We're here, we're queer, we're weddings!
Since I’ve started this business I’ve encountered the phrase “same-sex weddings” a lot in response to my introducing my business as “queer-focused wedding planning.” I would like to formally separate myself from the phrase “same-sex weddings.” Here’s why.
THEY’RE JUST FUCKING WEDDINGS. Anyone getting married is a wedding. It’s a celebration of love and the couple committing to love and support each other for the rest of their lives. As much as I like to make everything about being gay, I prefer that I’m the one doing it and not letting the straights have the satisfaction of labelling my community’s love parties.
That being said, weddings are rooted deeply in gendered language and traditions that are irrelevant to certain couples that aren’t just two cis-het folks.
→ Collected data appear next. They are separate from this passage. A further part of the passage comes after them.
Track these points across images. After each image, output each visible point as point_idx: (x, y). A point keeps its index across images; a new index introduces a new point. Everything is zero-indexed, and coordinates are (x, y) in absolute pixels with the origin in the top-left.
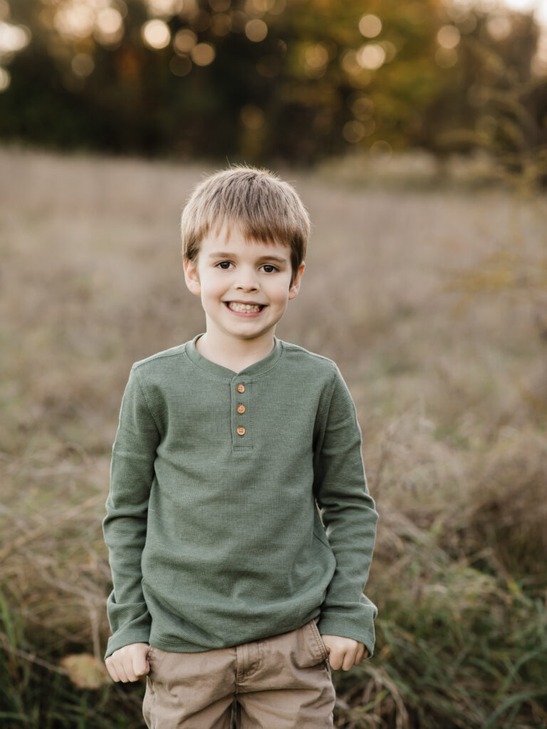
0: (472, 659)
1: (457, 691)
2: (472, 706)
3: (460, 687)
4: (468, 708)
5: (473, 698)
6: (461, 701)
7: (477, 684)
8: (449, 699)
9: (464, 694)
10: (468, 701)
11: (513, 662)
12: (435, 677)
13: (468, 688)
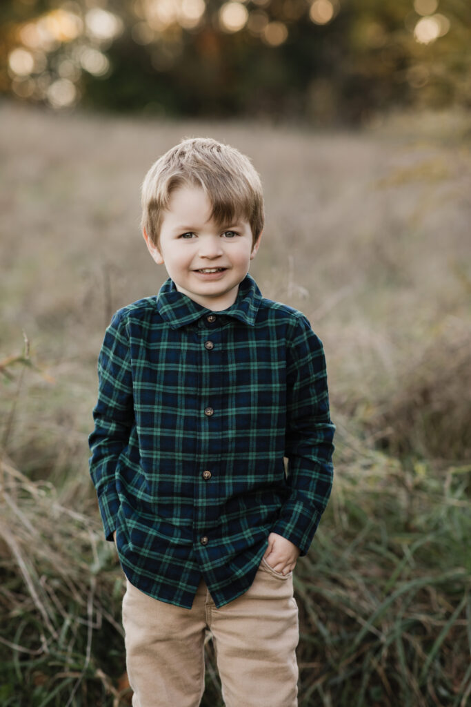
0: (372, 545)
1: (352, 578)
2: (367, 594)
3: (355, 574)
4: (361, 597)
5: (369, 586)
6: (355, 589)
7: (375, 571)
8: (343, 587)
9: (360, 581)
10: (362, 588)
11: (409, 547)
12: (329, 565)
13: (365, 576)
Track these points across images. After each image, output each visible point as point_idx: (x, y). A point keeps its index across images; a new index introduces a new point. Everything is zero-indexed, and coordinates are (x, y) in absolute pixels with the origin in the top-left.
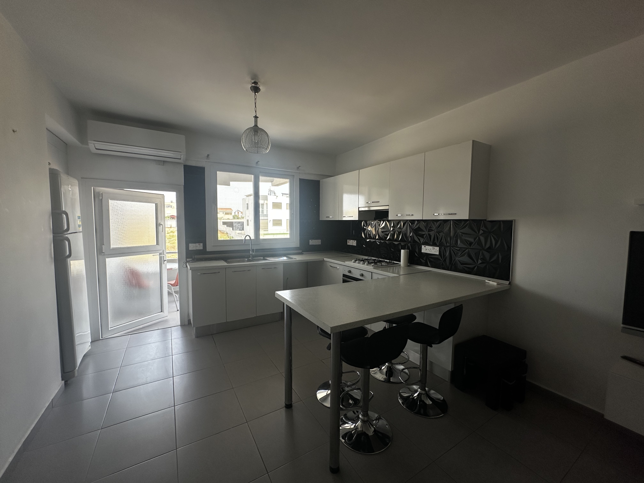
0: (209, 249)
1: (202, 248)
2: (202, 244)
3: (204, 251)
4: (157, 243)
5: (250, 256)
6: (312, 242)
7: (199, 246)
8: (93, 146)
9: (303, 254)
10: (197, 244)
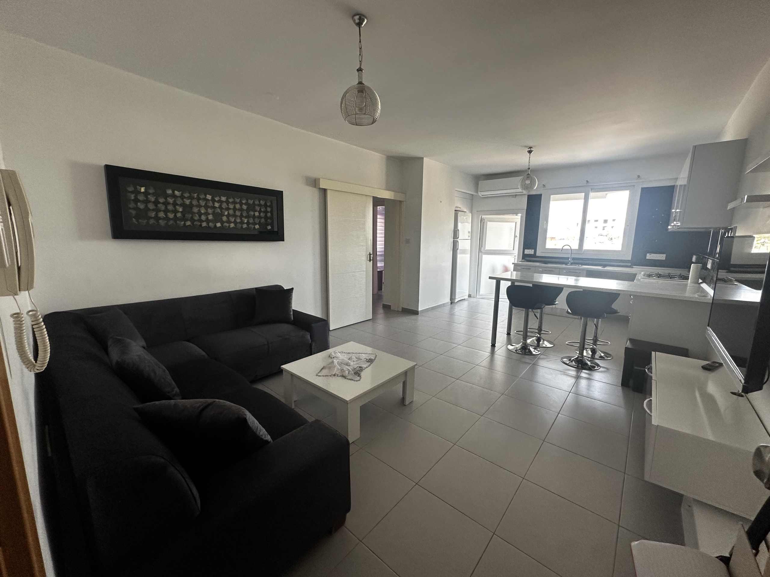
0: (537, 255)
1: (533, 253)
2: (533, 250)
3: (534, 256)
4: (513, 250)
5: (569, 262)
6: (649, 256)
7: (531, 252)
8: (480, 194)
9: (632, 267)
10: (530, 250)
I’ve got a lot of great ideas of how to celebrate outside of these norms. I also think there are a lot of great ways to take the traditional and find your own meaning in it and share that with your guests. Queer folks just need to celebrate their love but there are going to be some big differences in how that’s handled and I’m here to make the handling of that pleasant af.
A lot of different types of love that aren’t cis-het also aren’t same-sex. A cis-gender bisexual man marrying a heterosexual woman is still queer because the man is bi. A trans woman marrying a trans man still has participants under the LGBTQIA umbrella. These are just two examples of queer-love that aren’t same-sex. I could certainly give you a few more but I think you get my point.
Same-sex marriage legalization is all fine and dandy and absolutely something to celebrate. We deserve all the same rights as our hetero siblings, but there are still a lot of folks in our community who are NOT afforded equal rights under the law regarding basic needs such as housing and job security. Not a good look. The fight for equal rights isn’t over and we need to keep fighting especially for our trans siblings. Let’s keep the word queer in people’s minds and remind them cis folks aren’t the only folks in our community.
While same-sex weddings are great, I want to think and work way outside of the traditional wedding box and make my own genre of queer weddings. I want to work with queer couples to throw a wedding. Not a same-sex wedding. Just a wedding. If your wedding (the party itself, not just the love celebrated) happens to be hella gay that’s even better though, honestly. My goal is to throw weddings without the cringe worthy questions that we can get asked when people don't understand the nuances of gender and pronouns and all of the other things. Let’s get ‘em.